In the 1960s, a scientist named Margaret Lovatt attempts on behalf of NASA to teach a dolphin called Peter to speak, in case aliens arrive and need to be communicated with. In the 1970s, another scientist named Irene Pepperberg begins teaching a parrot called Alex a vast vocabulary.
In the present day, an ordinary hetero couple named Kim and Keith tell us about themselves in perfectly unified voices.

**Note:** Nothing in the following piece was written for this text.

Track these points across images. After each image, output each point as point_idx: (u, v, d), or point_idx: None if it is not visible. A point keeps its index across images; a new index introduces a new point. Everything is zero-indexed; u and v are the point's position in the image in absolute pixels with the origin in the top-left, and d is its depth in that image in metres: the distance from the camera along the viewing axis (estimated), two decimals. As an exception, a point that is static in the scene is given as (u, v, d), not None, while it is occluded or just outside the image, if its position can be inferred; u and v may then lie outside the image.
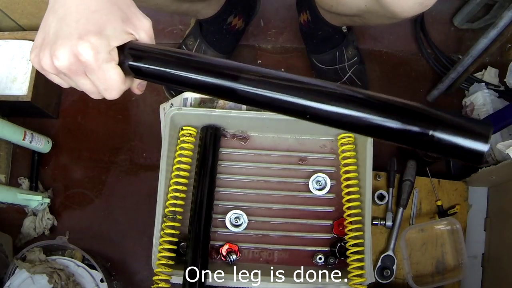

They’re very much in love, they say, gazing adoringly at one another; so it goes, until they fear their love may have stopped.
Performed by Kim Donohoe and Pete Lannon with wit and engaging composure, these three relationships are cycled through as exemplars of the processes of companionship with which humans find meaning and make life bearable.
Devised by the cast with dramaturg Xana Marwick, there’s an elevating spark about proceedings that is introduced not just by the capabilities of the actors, but also the precision of Ellie Dubois’ direction and the sci-fi atmospherics of Michael John McCarthy.
Yet the vibrant poignancy of some scenes (as well as the sheer weirdness of Margaret and Peter’s story, which those who have seen Breach Theatre’s Tank will be familiar with) is undercut by knockabout interludes such as the studied animals’ afterlife meeting, with both performers in novelty costume. There’s something sketch-like about the show’s format, and the themes it boldly grasps feel dropped before being explored to their full potential.